The “Charter of the Rights of the Family,” is celebrating its 30th anniversary. The Pontifical Council for the Family has re-edited the volume with the Libreria Editrice Vaticana, in five languages (Italian, English, French, Spanish and Portuguese). In the coming weeks, on the Dicastery’s site, we will present the twelve chapters of the document together with the drawings of primary school children to illustrate them.
Prof. Francesco Belletti, President of the Italian Forum of Family Associations, and his wife, Gabriella, have commented on the Preamble.
«Before introducing the list of rights to be guaranteed to the family, the Charter of the Rights of the Family, in its Preamble, traces a detailed path of qualifying standards of the idea of family, by explaining a number of qualities and criteria that characterize this irreplaceable social place. They are founding “premises” and indispensable for the materialization of the requests that follow, and they are intended to eliminate any definitional relativism. Today, after thirty years of history, it is even a more urgent need to renew the precision of the meaning of the word family, to defend the “genome,” because “today around the family and life, the basic struggle of man’s dignity is being fought,” as Pope John Paul II said in Rio de Janeiro on October 3rd, 1997, at the II World Meeting of Families.
This is why the Preamble recalls that “the family is based on marriage, that intimate union of life in complementarity between a man and a woman which is constituted in the freely contracted and publicly expressed indissoluble bond of matrimony and is open to the transmission of life.” Now, it is comforting to note that these aspects are in deep harmony with the definition that the anthropologist Claude Levi-Strauss placed in the heart of his essay on the family in: Razza e storia e altri studi di antropologia [Race and History and other studies of anthropology] (1952), which Cardinal Ravasi recalled in his speech at the recent VII World Meeting of Families in Milan, in 2012: “The family as a more or less durable, socially approved union of a man, a woman and their children... it is a universal phenomenon, found in all societies of every type.”
The family is therefore a totally natural, deeply human value; one would almost say a “lay” value, if that word was not too often tarnished as synonymous with “secular,” or worse, anti-religious. For this reason, the Preamble also reaffirms that “the family, a natural society, exists prior to the State or any other community, and possesses inherent rights which are inalienable... constitutes, much more than a mere juridical, social and economic unit, a community of love and solidarity... where different generations come together and help one another to grow in human wisdom.”

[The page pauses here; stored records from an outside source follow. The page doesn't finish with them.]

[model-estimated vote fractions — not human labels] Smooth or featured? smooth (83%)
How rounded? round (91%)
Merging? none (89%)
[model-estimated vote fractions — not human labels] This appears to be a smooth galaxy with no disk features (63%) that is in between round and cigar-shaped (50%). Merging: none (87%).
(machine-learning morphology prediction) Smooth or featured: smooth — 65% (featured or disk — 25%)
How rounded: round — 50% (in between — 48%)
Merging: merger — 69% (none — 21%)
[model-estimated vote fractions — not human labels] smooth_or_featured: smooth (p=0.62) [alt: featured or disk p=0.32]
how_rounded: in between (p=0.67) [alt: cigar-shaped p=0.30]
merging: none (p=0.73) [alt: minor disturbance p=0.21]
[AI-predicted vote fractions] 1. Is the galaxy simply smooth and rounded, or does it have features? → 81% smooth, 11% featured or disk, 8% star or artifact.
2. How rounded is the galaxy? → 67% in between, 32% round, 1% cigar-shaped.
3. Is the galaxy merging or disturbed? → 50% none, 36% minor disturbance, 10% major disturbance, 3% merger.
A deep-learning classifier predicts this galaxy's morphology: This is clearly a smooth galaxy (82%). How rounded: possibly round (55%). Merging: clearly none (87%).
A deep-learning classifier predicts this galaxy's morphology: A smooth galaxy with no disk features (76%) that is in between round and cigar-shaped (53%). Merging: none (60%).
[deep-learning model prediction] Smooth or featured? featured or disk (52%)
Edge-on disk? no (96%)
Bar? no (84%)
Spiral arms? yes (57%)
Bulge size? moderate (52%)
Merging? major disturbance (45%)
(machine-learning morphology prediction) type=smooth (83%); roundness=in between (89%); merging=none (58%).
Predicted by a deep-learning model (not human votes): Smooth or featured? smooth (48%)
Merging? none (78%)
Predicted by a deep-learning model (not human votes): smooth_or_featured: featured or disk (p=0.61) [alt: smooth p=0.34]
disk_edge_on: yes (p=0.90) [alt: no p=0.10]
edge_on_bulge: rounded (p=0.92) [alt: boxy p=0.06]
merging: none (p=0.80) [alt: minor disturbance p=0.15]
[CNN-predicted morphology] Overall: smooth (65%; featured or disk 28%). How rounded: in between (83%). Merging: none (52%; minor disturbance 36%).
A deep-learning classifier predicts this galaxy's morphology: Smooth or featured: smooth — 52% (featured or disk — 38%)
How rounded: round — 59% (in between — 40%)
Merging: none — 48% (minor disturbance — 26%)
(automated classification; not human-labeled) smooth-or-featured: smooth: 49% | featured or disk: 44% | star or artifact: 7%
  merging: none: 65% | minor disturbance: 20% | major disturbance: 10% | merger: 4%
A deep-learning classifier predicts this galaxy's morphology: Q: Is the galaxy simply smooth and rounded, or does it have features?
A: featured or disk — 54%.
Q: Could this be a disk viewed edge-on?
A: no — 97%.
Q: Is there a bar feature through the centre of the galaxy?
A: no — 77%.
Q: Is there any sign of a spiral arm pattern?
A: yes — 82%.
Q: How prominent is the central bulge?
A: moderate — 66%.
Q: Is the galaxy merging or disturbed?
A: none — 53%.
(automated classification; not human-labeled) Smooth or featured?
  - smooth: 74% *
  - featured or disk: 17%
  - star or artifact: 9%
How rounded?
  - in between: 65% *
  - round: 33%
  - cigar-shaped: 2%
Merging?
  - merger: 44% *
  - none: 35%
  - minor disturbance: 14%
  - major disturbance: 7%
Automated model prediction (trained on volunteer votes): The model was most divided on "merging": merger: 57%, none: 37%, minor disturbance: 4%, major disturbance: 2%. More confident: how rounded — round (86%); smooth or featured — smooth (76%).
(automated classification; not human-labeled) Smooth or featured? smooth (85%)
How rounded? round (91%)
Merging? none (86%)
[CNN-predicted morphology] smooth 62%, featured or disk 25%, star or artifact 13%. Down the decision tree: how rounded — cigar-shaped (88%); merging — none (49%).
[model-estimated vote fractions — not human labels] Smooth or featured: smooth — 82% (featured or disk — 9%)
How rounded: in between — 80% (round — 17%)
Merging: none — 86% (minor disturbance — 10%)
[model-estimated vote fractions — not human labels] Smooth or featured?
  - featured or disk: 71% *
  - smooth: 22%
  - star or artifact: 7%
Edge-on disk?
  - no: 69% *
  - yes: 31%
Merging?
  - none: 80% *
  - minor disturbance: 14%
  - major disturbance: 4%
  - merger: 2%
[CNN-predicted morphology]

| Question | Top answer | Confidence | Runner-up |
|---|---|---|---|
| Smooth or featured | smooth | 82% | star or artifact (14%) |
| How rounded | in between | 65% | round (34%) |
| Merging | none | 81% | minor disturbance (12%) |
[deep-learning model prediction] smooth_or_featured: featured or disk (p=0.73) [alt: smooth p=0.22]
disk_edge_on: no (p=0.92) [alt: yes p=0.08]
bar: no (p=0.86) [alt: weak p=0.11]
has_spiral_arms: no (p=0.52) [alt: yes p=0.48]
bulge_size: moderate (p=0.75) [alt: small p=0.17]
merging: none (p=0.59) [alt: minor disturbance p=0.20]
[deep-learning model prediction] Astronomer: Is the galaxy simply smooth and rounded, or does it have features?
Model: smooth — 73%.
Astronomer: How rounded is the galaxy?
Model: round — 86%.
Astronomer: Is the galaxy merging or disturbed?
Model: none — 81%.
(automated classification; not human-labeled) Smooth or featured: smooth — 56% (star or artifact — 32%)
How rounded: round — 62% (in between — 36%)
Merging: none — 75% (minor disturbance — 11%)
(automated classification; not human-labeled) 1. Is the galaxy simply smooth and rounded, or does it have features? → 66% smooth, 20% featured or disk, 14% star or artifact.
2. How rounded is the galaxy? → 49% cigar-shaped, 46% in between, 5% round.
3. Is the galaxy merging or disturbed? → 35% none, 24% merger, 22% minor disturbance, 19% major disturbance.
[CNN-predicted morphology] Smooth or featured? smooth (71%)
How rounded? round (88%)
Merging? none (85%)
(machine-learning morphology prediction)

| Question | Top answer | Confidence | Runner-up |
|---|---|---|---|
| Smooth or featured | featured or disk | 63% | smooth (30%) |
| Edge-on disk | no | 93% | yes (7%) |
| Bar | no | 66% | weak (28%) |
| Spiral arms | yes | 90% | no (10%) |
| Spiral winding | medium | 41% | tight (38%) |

The family, a “community of love and solidarity” (this is a beautiful definition, in its essential brevity), is therefore a natural antidote to the individualism and the selfishness that threaten to carry away contemporary man: it is, indeed, both a relational good in itself, as a place where socially relevant relational goods are generated, and hence constitutes itself as a place in which social capital, public responsibility, creativity and fertility are generated. Precisely because of its essentially relational and free nature, the family is particularly attacked and often reeling under the blows of the individualistic hedonism and relativism that are becoming increasingly widespread in common feeling, also in our Country. Consequently, those who argue that the family is an old or outdated social model are wrong; on the contrary, the public pact of love and solidarity between a man and a woman is the very topical and irreplaceable support of every human society, to which not the past but the future of society as a whole is entrusted.
If the family is, then—as the Preamble also states—this “society, [then] especially the state and international organizations must protect the family through measures of a political, economic, social and legal character.” The Preamble therefore represents a major challenge to the responsibility, both for the institutions and for every family: the institutions must recognize the family’s full ownership right, and respect its autonomy and subjectivity; families are responsible for putting their talents to good use».